Wir haben den Produktionsprozess wie auch das Speichersystem optimiert. Dadurch konnten wir unsere Preise in diesem Jahr entsprechend senken. Nun kann ein Endverbraucher schon ab 7.999 Euro für einen hochwertigen Lithium-Ionen-Speicher einsteigen, der für die Zukunft gerüstet ist. Die potenzielle Kostensenkung bei den Lithium-Ionen-Zellen hat auf die Gesamtkosten nur mäßiges Potenzial, da diese nicht den Löwenanteil an der Wertschöpfung ausmachen.
Die Intersolar in München rückt näher. Alle Blicke richten sich auf die Neuheiten der Speicheranbieter. Mit welchen Innovationen wird Varta aufwarten? Welche neuen technischen Lösungen bieten Sie an?
Mit dem Engion Family hat Varta Storage natürlich im vergangenen Jahr die Messlatte denkbar hoch gelegt. Varta Storage konnte sich mit dem Engion Family sehr gut positionieren. Ich gehe davon aus, dass dies so weitergeht. Die Technologie und die individuelle Anpassbarkeit werden das Maß sein, das die Spreu vom Weizen trennt. Ein Engion-Speicher beispielsweise lebt mit den Bedürfnissen der Kunden. Praktisch heißt das, dass die Kapazitäten von 3,7 Kilowattstunden in Schritten zu je 0,5 Kilowattstunden aufgestockt werden können. Wir werden auf der diesjährigen Intersolar zusätzlich einen kleineren Speicher vorstellen, der ebenso modular ausbaufähig ist. Alle Varta-Storage-Speicher haben eines gemeinsam: Sie sind für die Zukunft gerüstet. Damit meinen wir, dass auch zukünftige Zelltechnologien, etwa die nächste oder übernächste Generation von Lithium-Ionen-Zellen, mit dem heutigen System kombiniert werden können. Das können nur unsere Engion-Speicher.

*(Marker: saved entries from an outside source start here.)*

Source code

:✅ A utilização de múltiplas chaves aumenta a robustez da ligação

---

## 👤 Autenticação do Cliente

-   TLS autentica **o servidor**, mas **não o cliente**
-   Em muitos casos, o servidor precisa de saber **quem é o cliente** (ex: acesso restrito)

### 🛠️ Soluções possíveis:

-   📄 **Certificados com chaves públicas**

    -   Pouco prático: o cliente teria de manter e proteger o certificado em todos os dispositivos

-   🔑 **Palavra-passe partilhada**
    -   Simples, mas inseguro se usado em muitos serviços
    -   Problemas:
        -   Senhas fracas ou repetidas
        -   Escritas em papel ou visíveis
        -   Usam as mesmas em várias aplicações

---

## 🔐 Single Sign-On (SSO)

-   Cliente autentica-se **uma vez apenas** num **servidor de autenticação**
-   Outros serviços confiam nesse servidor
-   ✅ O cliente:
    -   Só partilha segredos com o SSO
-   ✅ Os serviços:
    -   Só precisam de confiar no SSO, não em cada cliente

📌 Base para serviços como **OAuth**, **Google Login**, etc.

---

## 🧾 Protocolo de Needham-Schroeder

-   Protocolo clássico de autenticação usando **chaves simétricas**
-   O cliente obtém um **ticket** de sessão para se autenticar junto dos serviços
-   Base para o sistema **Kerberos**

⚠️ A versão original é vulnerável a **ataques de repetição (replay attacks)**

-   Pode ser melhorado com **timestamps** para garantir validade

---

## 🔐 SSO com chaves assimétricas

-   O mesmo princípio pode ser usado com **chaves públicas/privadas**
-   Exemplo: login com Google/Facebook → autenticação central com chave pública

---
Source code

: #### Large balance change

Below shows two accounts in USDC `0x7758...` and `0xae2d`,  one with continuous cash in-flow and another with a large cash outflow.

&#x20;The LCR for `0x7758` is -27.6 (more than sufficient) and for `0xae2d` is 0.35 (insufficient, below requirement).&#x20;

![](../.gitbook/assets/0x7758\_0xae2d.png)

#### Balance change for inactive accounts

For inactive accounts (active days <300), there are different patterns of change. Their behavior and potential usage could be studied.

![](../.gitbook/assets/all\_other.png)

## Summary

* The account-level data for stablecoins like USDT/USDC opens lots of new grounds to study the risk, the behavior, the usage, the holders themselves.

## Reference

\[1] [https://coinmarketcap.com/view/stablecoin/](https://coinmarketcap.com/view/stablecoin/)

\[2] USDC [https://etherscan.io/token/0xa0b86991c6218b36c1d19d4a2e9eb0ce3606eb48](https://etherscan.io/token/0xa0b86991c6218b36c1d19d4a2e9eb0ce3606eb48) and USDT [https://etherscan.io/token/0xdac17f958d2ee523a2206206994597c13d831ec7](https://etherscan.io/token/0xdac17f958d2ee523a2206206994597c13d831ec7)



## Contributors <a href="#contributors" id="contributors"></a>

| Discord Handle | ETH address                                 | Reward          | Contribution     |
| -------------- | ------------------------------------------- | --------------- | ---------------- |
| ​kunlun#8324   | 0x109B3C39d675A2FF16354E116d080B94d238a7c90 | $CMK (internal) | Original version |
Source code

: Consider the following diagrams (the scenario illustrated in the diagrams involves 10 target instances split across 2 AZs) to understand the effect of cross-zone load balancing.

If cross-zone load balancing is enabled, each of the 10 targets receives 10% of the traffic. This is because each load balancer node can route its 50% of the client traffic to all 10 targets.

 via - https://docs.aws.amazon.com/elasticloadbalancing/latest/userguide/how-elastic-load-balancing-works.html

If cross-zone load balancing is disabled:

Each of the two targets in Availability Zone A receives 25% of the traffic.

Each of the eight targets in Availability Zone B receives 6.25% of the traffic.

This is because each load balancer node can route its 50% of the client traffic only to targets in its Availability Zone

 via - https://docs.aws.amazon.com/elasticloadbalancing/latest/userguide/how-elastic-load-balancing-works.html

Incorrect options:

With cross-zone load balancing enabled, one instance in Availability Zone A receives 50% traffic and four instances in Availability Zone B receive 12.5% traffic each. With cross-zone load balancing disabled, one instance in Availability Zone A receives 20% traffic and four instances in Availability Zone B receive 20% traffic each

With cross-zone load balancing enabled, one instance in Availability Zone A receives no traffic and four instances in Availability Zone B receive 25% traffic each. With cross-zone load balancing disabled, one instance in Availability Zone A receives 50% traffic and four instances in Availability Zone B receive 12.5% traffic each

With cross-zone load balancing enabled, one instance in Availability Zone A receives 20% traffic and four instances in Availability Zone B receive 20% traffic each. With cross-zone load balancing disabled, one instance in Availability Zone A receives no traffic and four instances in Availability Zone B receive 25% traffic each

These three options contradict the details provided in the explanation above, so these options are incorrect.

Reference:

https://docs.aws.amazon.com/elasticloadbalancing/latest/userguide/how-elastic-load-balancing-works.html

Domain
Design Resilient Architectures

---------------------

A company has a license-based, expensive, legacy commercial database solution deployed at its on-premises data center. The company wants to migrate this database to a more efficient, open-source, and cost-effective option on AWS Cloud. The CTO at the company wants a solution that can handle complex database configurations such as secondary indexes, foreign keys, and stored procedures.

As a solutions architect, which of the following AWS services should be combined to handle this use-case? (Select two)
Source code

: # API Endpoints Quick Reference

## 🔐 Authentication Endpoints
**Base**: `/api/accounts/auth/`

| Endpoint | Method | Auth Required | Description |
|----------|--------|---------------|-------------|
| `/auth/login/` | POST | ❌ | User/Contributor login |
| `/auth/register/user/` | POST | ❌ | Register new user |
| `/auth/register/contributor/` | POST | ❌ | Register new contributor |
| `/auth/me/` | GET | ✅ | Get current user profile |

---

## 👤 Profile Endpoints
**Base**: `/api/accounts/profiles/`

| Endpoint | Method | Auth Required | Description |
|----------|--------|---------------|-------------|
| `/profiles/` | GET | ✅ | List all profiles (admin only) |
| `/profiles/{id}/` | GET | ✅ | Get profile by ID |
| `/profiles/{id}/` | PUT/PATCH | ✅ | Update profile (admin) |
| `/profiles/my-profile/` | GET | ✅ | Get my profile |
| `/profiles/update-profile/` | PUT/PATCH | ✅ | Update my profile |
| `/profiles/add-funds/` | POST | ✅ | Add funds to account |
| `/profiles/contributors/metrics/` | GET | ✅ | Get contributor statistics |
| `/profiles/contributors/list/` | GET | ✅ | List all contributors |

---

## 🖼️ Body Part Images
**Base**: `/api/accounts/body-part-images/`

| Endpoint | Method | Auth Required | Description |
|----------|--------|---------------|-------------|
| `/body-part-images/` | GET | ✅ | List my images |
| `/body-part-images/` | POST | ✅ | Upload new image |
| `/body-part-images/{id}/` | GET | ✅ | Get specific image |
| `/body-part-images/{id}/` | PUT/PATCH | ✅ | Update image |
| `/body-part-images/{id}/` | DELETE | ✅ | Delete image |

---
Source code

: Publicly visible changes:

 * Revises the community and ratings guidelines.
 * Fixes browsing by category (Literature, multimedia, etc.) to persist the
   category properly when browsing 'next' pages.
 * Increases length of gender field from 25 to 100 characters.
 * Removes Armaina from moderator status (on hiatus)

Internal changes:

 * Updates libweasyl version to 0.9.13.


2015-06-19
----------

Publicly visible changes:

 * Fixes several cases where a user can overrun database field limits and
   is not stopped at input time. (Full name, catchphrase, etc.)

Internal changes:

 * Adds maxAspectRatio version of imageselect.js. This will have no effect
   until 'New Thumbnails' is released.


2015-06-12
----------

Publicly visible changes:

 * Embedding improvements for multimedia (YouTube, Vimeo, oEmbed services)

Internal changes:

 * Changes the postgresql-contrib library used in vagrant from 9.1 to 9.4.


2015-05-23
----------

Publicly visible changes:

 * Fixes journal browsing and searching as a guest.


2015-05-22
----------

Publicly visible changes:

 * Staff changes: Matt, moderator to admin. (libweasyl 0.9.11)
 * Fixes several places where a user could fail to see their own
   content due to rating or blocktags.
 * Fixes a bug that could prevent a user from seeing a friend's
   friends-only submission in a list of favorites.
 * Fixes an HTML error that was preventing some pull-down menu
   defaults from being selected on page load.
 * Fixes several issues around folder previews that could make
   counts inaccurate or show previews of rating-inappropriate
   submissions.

Das Interview führte Heiko Schwarzburger.
Herbert Schein
ist Vorstandsvorsitzender der Varta Micro Gruppe mit Sitz in Ellwangen. Das Unternehmen hat weltweit rund 2.000 Mitarbeiter, davon 700 in Deutschland. In Nördlingen im Ries hat die Varta Micro AG im vergangenen Jahr das Unternehmen Varta Storage GmbH gegründet, um Speicher für Gebäude, vor allem Privathaushalte, zu entwickeln und zu fertigen.